14.11.13

Forms of business organisation: limited companies


Limited company is divided into a private limited company and a public limited company. These companies are having limited liability due to have separate legal identity. Sole trader and partnership have unlimited liability. Private limited company and public limited company both sell shares to people. 

Private limited company sells shares to families, friends and relatives. In UK private limited company is abbreviated as ltd. or limited. For an example Virgin Air ltd. means that this company is formed as private limited company. Some advantages of this company are shareholders who have limited liability, the business has ability to expand its business due to additional capital from selling shares and the business can hire expert people to improve business’ performances also.

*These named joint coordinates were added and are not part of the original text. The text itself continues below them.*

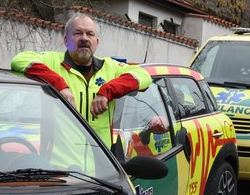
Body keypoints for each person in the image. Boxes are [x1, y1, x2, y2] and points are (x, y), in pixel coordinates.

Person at [11, 14, 152, 147]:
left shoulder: (110, 67)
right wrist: (59, 85)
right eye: (78, 33)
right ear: (66, 40)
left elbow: (144, 76)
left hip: (102, 165)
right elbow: (19, 60)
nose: (84, 38)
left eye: (90, 34)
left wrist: (107, 91)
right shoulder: (52, 61)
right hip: (61, 166)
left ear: (97, 42)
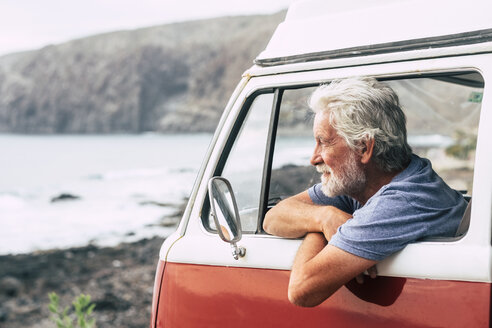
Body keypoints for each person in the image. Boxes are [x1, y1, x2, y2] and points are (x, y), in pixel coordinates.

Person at [263, 77, 468, 307]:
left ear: (364, 147)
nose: (314, 158)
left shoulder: (403, 201)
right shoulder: (367, 179)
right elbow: (272, 218)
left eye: (324, 142)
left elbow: (301, 290)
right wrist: (323, 217)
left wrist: (320, 229)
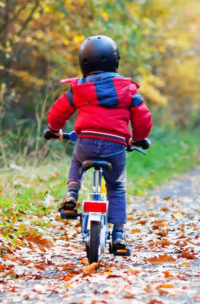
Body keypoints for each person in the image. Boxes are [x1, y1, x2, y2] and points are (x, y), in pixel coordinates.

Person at [46, 35, 152, 254]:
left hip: (86, 142)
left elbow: (59, 111)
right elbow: (142, 117)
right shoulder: (128, 89)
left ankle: (72, 194)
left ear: (83, 61)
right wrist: (138, 137)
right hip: (115, 147)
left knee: (77, 159)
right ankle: (119, 236)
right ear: (115, 61)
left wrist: (54, 129)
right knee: (116, 187)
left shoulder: (79, 89)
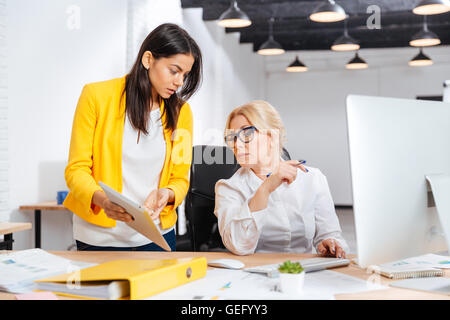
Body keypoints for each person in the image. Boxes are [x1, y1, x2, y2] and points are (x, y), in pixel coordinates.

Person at [64, 23, 202, 251]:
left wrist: (166, 194)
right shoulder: (96, 97)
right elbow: (76, 169)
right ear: (148, 59)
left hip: (157, 237)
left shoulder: (181, 112)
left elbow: (180, 179)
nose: (179, 82)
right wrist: (103, 201)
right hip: (99, 239)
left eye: (185, 75)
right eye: (174, 70)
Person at [214, 100, 349, 257]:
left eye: (246, 134)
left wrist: (329, 243)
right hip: (254, 272)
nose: (237, 144)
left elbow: (330, 234)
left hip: (303, 271)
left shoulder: (312, 178)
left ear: (271, 136)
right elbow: (239, 246)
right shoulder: (228, 188)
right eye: (232, 137)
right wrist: (265, 189)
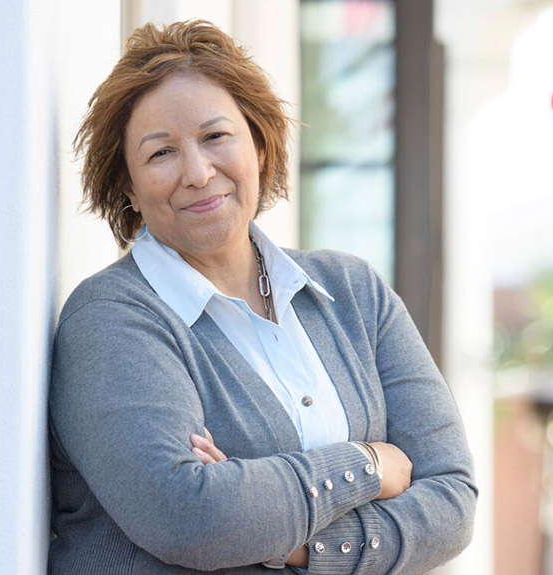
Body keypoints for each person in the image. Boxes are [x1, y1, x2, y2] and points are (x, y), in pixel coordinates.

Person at [48, 19, 477, 575]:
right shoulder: (109, 322)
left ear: (257, 140)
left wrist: (286, 542)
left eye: (215, 137)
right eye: (161, 154)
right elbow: (191, 519)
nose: (199, 173)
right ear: (127, 185)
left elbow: (452, 500)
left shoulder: (353, 293)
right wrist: (368, 466)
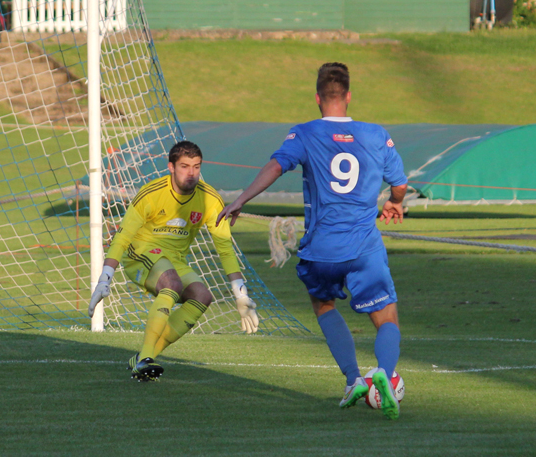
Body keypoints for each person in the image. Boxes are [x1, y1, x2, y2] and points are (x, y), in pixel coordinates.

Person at [217, 63, 407, 420]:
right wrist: (395, 202)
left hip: (321, 248)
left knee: (323, 306)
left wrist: (241, 200)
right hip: (364, 247)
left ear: (318, 98)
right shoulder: (375, 134)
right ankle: (383, 371)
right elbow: (399, 182)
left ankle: (353, 380)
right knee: (387, 318)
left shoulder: (304, 133)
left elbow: (276, 166)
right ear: (348, 96)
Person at [88, 140, 259, 382]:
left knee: (202, 296)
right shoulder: (152, 193)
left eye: (196, 167)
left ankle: (143, 359)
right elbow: (123, 237)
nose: (191, 173)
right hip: (141, 252)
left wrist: (240, 294)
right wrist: (105, 277)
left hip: (175, 259)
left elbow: (225, 247)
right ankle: (146, 358)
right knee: (172, 283)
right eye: (184, 167)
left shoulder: (210, 199)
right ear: (171, 167)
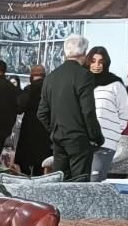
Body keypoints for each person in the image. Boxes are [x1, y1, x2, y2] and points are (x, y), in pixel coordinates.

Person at [38, 35, 102, 182]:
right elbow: (88, 110)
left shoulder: (51, 77)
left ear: (65, 52)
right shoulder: (84, 75)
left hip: (58, 138)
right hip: (79, 139)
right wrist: (95, 137)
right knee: (79, 185)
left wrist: (54, 129)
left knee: (60, 183)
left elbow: (41, 113)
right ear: (84, 53)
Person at [87, 46, 128, 182]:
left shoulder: (115, 84)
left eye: (101, 62)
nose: (96, 65)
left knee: (95, 181)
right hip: (83, 141)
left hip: (106, 141)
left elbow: (124, 112)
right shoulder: (82, 82)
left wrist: (114, 132)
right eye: (93, 61)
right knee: (80, 182)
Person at [14, 65, 51, 175]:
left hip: (29, 130)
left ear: (31, 76)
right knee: (41, 164)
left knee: (25, 164)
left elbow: (19, 108)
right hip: (45, 130)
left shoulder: (29, 90)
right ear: (44, 75)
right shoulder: (50, 90)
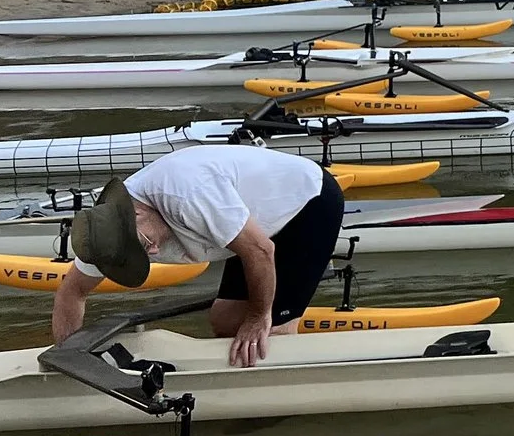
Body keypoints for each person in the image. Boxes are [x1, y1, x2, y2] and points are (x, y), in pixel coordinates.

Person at [51, 146, 345, 366]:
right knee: (224, 320)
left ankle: (280, 393)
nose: (153, 252)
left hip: (307, 205)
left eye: (145, 243)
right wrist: (68, 358)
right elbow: (71, 293)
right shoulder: (104, 234)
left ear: (137, 213)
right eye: (138, 254)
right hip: (247, 226)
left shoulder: (187, 196)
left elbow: (260, 250)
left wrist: (259, 317)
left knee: (270, 330)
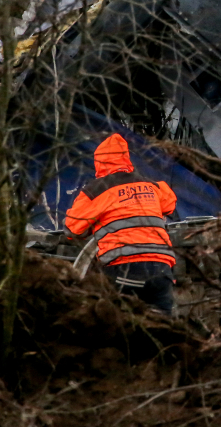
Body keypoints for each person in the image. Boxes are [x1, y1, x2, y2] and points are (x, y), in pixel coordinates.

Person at [65, 132, 178, 314]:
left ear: (99, 163)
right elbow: (169, 203)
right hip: (162, 268)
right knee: (163, 329)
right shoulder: (152, 186)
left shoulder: (97, 190)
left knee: (117, 324)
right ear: (126, 158)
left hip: (125, 268)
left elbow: (72, 229)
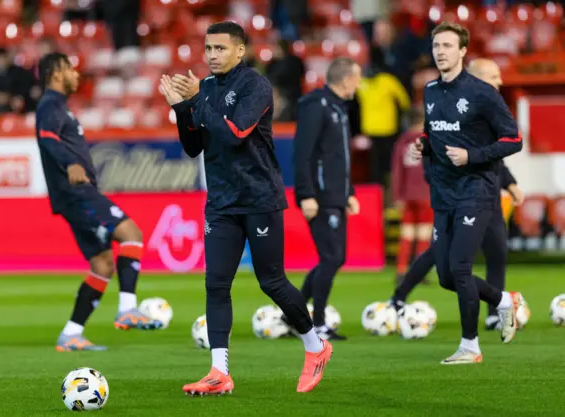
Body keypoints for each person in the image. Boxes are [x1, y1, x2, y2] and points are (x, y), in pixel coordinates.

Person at [159, 21, 332, 395]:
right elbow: (194, 147)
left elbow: (235, 133)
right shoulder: (205, 88)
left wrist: (196, 102)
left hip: (259, 196)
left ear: (240, 51)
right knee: (216, 283)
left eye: (220, 49)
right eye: (208, 49)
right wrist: (182, 110)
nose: (212, 56)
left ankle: (316, 347)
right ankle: (218, 371)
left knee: (271, 281)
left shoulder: (255, 86)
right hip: (221, 201)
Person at [410, 22, 524, 364]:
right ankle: (504, 300)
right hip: (443, 193)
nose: (441, 51)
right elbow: (434, 134)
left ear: (462, 51)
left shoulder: (482, 93)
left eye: (447, 45)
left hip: (476, 190)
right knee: (446, 275)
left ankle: (470, 346)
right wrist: (424, 147)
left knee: (460, 267)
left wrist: (472, 156)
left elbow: (513, 139)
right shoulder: (430, 91)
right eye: (437, 46)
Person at [35, 53, 160, 352]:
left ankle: (71, 334)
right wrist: (69, 164)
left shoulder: (58, 106)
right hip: (76, 192)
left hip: (73, 195)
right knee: (131, 234)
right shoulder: (50, 104)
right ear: (56, 74)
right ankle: (128, 308)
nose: (76, 74)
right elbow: (47, 138)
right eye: (70, 69)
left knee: (102, 264)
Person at [390, 58, 525, 331]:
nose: (499, 81)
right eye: (494, 76)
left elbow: (500, 151)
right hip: (457, 196)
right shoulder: (451, 107)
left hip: (486, 192)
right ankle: (400, 295)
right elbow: (435, 145)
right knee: (445, 261)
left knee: (496, 253)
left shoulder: (489, 110)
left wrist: (508, 183)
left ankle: (491, 315)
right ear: (476, 78)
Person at [291, 57, 362, 341]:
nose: (358, 83)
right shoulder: (316, 105)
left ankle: (291, 314)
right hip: (319, 196)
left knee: (334, 257)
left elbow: (339, 158)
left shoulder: (337, 108)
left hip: (335, 195)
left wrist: (349, 192)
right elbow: (303, 153)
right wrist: (306, 194)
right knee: (331, 257)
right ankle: (316, 323)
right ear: (346, 79)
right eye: (357, 78)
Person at [391, 108, 432, 285]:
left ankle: (401, 271)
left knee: (407, 235)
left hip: (407, 195)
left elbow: (397, 171)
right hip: (425, 193)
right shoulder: (428, 140)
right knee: (423, 235)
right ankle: (419, 272)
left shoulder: (402, 141)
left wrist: (397, 196)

Private limited company has some drawbacks that are shareholders need to get agreement from other shareholders if they want to sell their shares, business needs to fulfil many legal requirement needed, business might face disagreement among shareholders and business’ profits are distributed among shareholders.

Public limited company is business when it sells shares to general public by listing in National Stock Exchange. In UK its abbreviation is plc. There are some advantages from this business such as shareholders that have limited liability, additional capital to expand the business, shareholders can easily sell their shares to public and more transparency needs to maintain shares price. Shareholders get dividend-right and opportunity to gain for selling price shares.

Public limited company also has some drawbacks such as shares’ price is sensitive to external issue rather than company’s performance, less secrecy due to company must report to general public for its financial statement, otherwise shareholders may lose their money of share price fluctuation.